Page:Zola - Madeleine Férat, 1869.djvu/239

Le texte de cette page a été corrigé et est conforme au fac-similé.

— Je les connais, je les connais, répéta-t-elle d’une voix basse et chantante. Ah ! ma pauvre tête éclate. Il faut me pardonner, vois-tu. Les paroles montent malgré moi à mes lèvres ; je voudrais les retenir, et je sens qu’elles vont m’échapper. Le passé m’emplit… C’est une effroyable chose que de se souvenir… Par pitié, tue, tue ma pensée !

Elle avait haussé la voix, elle criait maintenant :

— Je voudrais ne plus penser, être morte, ou vivre encore et être folle… Oh ! perdre la mémoire, exister comme une chose, ne plus écouter dans mon cerveau le bruit affreux des souvenirs !… Cela échappe à ma volonté ; mes pensées me tenaillent sans relâche, elles coulent en moi avec le sang de mes veines, et je les entends qui battent au bout de chacun de mes doigts… Pardonne-moi, Guillaume, je ne puis me taire.

Elle fit quelques pas d’un air si hagard que son mari crut qu’elle devenait réellement folle. Il tendit les mains l’appelant, essayant de l’arrêter.

— Madeleine, Madeleine, dit-il d’une voix suppliante.

Mais elle ne l’écouta pas. Elle était activée près du mur qui faisait face à la cheminée elle répétait toujours :

— Non, je voudrais ne plus penser, car ce que je pense est horrible, et je pense tout haut… Je reconnais tout ici.

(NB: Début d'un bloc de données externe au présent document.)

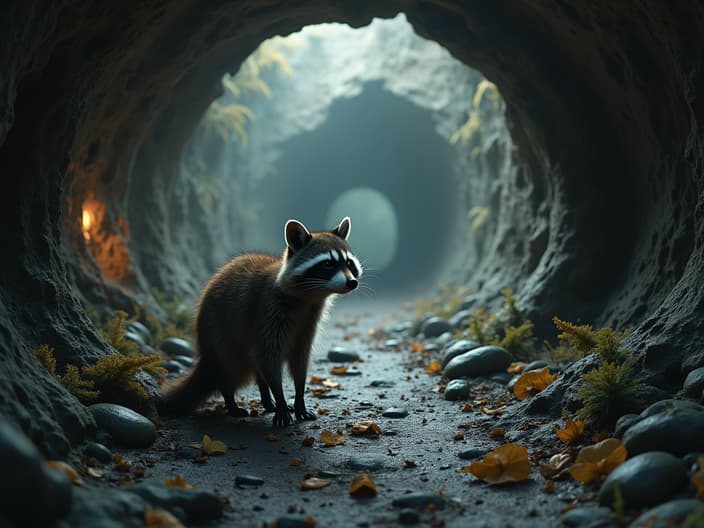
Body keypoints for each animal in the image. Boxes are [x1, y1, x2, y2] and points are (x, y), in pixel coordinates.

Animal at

Et elle levait les yeux, elle contemplait la muraille qu’elle avait devant elle. L’apparition de Jacques, de cet homme dont la vue la troublait d’une émotion si profonde avait déterminé en elle une crise de chair et d’esprit ; cette crise était allée en croissant ; maintenant elle l’exaltait, la poussait à une singulière hallucination. La jeune femme, oubliant la présence de son mari, emplie du passé, se croyait revenue aux jours d’autrefois ; une fièvre chaude détraquait son être calme d’ordinaire ; elle recevait des moindres objets qui l’entouraient, une sensation aiguë, intolérable, qui l’énervait au point de lui arracher en paroles et en cris chacune de ses impressions.